===== TEXT =====
In some ways,
Murder Ballads is the record
Nick Cave was waiting to make his entire career. Death and violence have always haunted his music, even when he wasn't explicitly singing about the subject. On
Murder Ballads, he sings about nothing but death in the most gruesome, shocking fashion. Divided between originals and covers, the record is awash in both morbid humor and sobering horror, as the Bad Seeds provide an appropriate backdrop for the carnage, alternating between blues, country, and lounge-jazz. Opening the affair is "Song for Joy," a tale from a father who has witnessed his family's death at the hands of serial killer. It is the most disturbing number on the record, lacking any of the gallows humor that balances out the other songs.
===== GIVEN INFORMATION =====
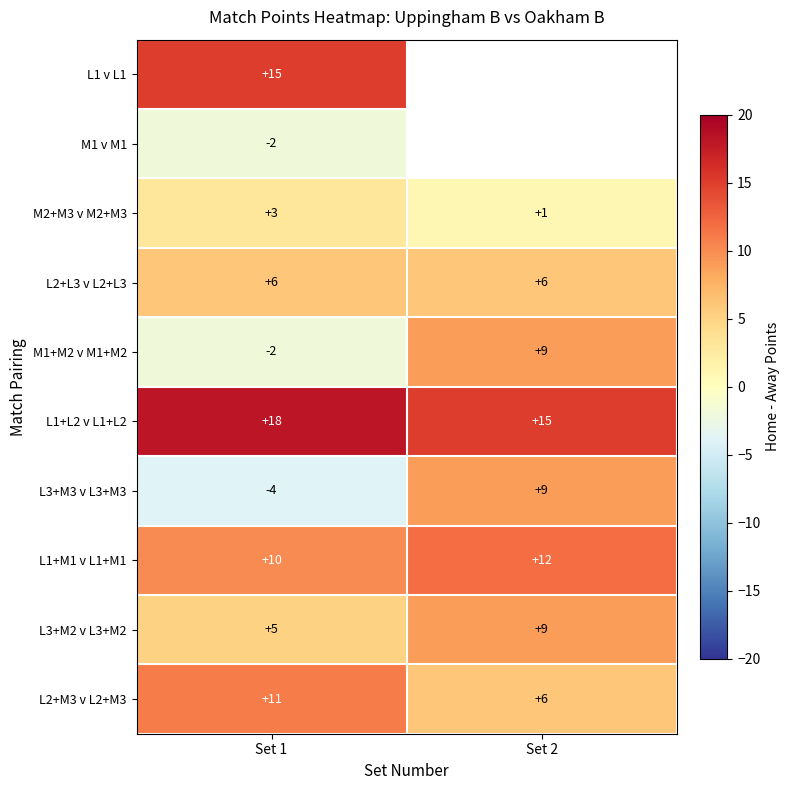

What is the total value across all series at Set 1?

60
=====
===== GIVEN INFORMATION =====
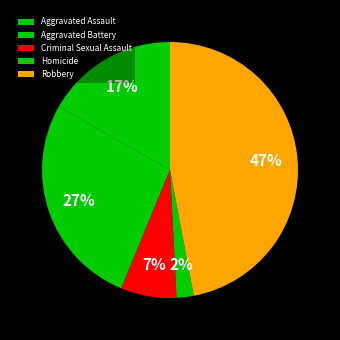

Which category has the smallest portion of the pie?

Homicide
=====
# REQUIREMENT 1
According to the Murder Ballads review, which song opens the album?
# REQUIREMENT 2
Continue the Murder Ballads review from the point where it stops.
The records have no connection to the text and should be treated as separate material.

# EXERCISE RESULT 1
"Song for Joy" opens the album.

# EXERCISE RESULT 2
Cave's duets with
Kylie Minogue ("Where the Wild Roses Grow") and
PJ Harvey ("Henry Lee") are intriguing, but the true tours de force of the album are "Stagger Lee" and "O'Malley's Bar." Working from an obscure, vulgar variation on "Stagger Lee,"
Cave increases the sordidness of the song, making Stagger an utterly irredeemable character. The original "O'Malley's Bar" is even stronger, as he spins a bizarrely funny epic of one man's slaughter of an entire bar. During "O'Malley's Bar,"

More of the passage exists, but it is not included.